Start of Block
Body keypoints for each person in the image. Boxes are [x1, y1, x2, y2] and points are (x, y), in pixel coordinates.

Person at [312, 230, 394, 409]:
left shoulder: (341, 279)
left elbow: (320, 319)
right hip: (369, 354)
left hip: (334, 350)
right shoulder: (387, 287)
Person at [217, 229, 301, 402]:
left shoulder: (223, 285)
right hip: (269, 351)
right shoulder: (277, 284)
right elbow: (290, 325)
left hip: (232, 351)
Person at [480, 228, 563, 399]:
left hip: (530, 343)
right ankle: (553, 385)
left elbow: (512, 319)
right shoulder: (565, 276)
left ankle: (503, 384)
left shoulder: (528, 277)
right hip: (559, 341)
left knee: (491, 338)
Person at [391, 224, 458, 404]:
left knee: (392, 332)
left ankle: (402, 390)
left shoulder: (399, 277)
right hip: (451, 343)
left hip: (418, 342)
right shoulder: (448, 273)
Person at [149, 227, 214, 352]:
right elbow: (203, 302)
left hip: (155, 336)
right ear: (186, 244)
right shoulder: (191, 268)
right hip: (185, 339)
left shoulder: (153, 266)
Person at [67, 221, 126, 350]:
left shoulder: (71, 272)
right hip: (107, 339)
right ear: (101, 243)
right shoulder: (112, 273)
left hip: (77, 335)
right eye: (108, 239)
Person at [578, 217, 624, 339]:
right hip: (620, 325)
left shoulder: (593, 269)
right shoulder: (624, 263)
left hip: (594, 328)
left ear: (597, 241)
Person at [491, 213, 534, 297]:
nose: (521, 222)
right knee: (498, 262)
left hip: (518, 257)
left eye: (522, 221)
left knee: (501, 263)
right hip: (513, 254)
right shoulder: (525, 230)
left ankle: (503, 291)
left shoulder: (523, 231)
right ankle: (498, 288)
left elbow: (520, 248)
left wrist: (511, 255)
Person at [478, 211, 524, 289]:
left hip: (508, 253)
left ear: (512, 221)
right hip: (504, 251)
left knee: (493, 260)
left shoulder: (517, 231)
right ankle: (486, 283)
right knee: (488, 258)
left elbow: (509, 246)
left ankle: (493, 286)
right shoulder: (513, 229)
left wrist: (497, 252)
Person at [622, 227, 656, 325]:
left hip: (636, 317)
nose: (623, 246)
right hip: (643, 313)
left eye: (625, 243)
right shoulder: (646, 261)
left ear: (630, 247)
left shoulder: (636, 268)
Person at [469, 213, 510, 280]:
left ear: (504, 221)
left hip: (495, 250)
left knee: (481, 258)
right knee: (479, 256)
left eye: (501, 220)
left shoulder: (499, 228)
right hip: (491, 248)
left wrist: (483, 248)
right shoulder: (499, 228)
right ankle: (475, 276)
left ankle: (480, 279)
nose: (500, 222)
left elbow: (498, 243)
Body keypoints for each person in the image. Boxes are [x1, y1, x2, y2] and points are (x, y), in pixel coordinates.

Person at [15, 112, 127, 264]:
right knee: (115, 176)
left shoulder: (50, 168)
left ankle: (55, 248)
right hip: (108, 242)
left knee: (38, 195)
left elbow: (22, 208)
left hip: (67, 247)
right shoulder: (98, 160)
End of Block
How to complete this task:
All the lines above should come back exactly as written.

Solution below:
Body keypoints for each person in the image. Boxes are [x1, y1, x2, y2] and points are (x, y), in pixel coordinates.

Person at [312, 230, 394, 409]:
left shoulder: (341, 279)
left elbow: (320, 319)
right hip: (369, 354)
left hip: (334, 350)
right shoulder: (387, 287)
Person at [217, 229, 301, 402]:
left shoulder: (223, 285)
right hip: (269, 351)
right shoulder: (277, 284)
right elbow: (290, 325)
left hip: (232, 351)
Person at [480, 228, 563, 399]:
left hip: (530, 343)
right ankle: (553, 385)
left elbow: (512, 319)
right shoulder: (565, 276)
left ankle: (503, 384)
left shoulder: (528, 277)
right hip: (559, 341)
left knee: (491, 338)
Person at [391, 224, 458, 404]:
left knee: (392, 332)
left ankle: (402, 390)
left shoulder: (399, 277)
right hip: (451, 343)
left hip: (418, 342)
right shoulder: (448, 273)
Person at [149, 227, 214, 352]:
right elbow: (203, 302)
left hip: (155, 336)
right ear: (186, 244)
right shoulder: (191, 268)
right hip: (185, 339)
left shoulder: (153, 266)
Person at [67, 221, 126, 350]:
left shoulder: (71, 272)
right hip: (107, 339)
right ear: (101, 243)
right shoulder: (112, 273)
left hip: (77, 335)
right eye: (108, 239)
Person at [578, 217, 624, 339]:
right hip: (620, 325)
left shoulder: (593, 269)
right shoulder: (624, 263)
left hip: (594, 328)
left ear: (597, 241)
Person at [491, 213, 534, 297]:
nose: (521, 222)
right knee: (498, 262)
left hip: (518, 257)
left eye: (522, 221)
left knee: (501, 263)
right hip: (513, 254)
right shoulder: (525, 230)
left ankle: (503, 291)
left shoulder: (523, 231)
right ankle: (498, 288)
left elbow: (520, 248)
left wrist: (511, 255)
Person at [478, 211, 524, 289]:
left hip: (508, 253)
left ear: (512, 221)
right hip: (504, 251)
left knee: (493, 260)
left shoulder: (517, 231)
right ankle: (486, 283)
right knee: (488, 258)
left elbow: (509, 246)
left ankle: (493, 286)
right shoulder: (513, 229)
left wrist: (497, 252)
Person at [622, 227, 656, 325]:
left hip: (636, 317)
nose: (623, 246)
right hip: (643, 313)
left eye: (625, 243)
right shoulder: (646, 261)
left ear: (630, 247)
left shoulder: (636, 268)
Person at [469, 213, 510, 280]:
left ear: (504, 221)
left hip: (495, 250)
left knee: (481, 258)
right knee: (479, 256)
left eye: (501, 220)
left shoulder: (499, 228)
right hip: (491, 248)
left wrist: (483, 248)
right shoulder: (499, 228)
right ankle: (475, 276)
left ankle: (480, 279)
nose: (500, 222)
left elbow: (498, 243)
Body keypoints for each person in the image. Boxes are [x1, y1, x2, y2] and points are (x, y), in pixel coordinates.

Person at [15, 112, 127, 264]:
right knee: (115, 176)
left shoulder: (50, 168)
left ankle: (55, 248)
right hip: (108, 242)
left knee: (38, 195)
left elbow: (22, 208)
left hip: (67, 247)
right shoulder: (98, 160)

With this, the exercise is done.